The book has been designed in three parts: Part 1, Ideas; Part 2, Systems; and Part 3, Solutions. Part 1, Ideas, sets the scene for what is to follow. It takes both a philosophical and theoretical approach to the search for dependable qualitative evidence underpinning medical and health services research.
Part 2 is a departure from the theoretical and philosophical aspects of qualitative methodological development, taking some of the Ideas presented in Part 1 and examining their relationship to healthcare systems’ developments. In Part 2, Systems, the systems that surround the healthcare service are all examined through a qualitative lens.

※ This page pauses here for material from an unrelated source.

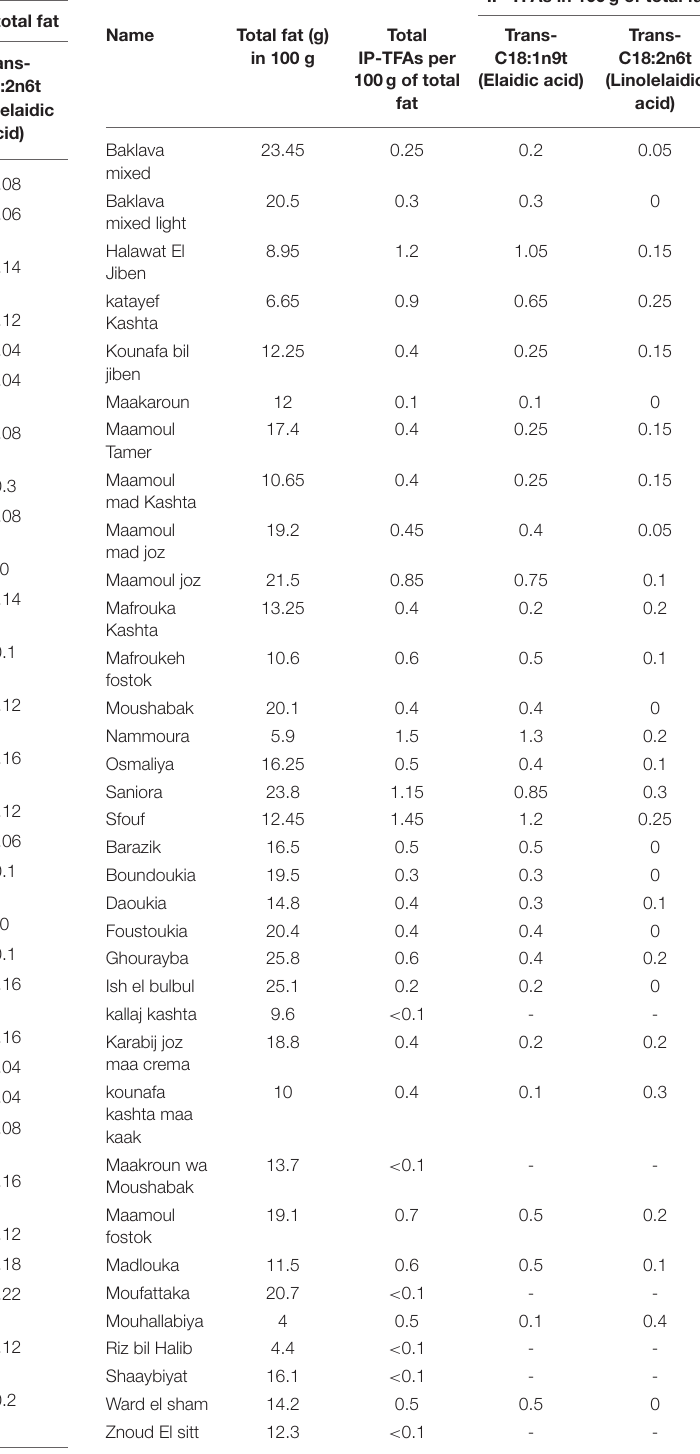
TABLE 1 | Mean levels of total fat in 100g of edible portions, total IP-TFAs, and IP-TFAs (EA and LEA) in 100g of fat of frequently consumed traditional dishes among all Lebanese governorates.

In Part 2, authors concentrate variously on macro, meso and micro levels of care, paying particular attention to aspects indicated in system delivery, while considering processes and mechanisms that allow care to be provided well; such as groups of professionals working together, and less well; for example, individual healthcare practitioners working in isolation.
In Part 3, Solutions, the book moves from ‘ideas about health and personhood’ in Part 1, and ‘notions for change’ in Part 2, to ‘positive change’. Part 3 examines new frameworks for change management and the management of uncertainty. Together, Parts 1 to 3 offer a unique and highly creative reflection on the current values and credibility of qualitative methods within medicine, health services research and health systems research. Methods are examined for their versatility and rigour, while writers are bold in predicting where new methodologies might take us in our search for sustainable, high-quality, safe systems of care that serve personal preferences and needs. Seen holistically, chapters celebrate the perspicacity and drive of individuals: those who are sick and those who are well, those who care for others and those who are cared-for, those who write policy and those who implement policy, those who research and those being researched. Together they provide a clear vision for the future of qualitative research methods in this field, while examining what is being researched and what needs to be researched more. Together they reveal the qualitative tools at our disposal and those that can only be imagined, to drive research forward towards implementable interventions, proclaiming a chance to improve healthcare systems worldwide, in ways that are both transactional and realistic, for the good of society.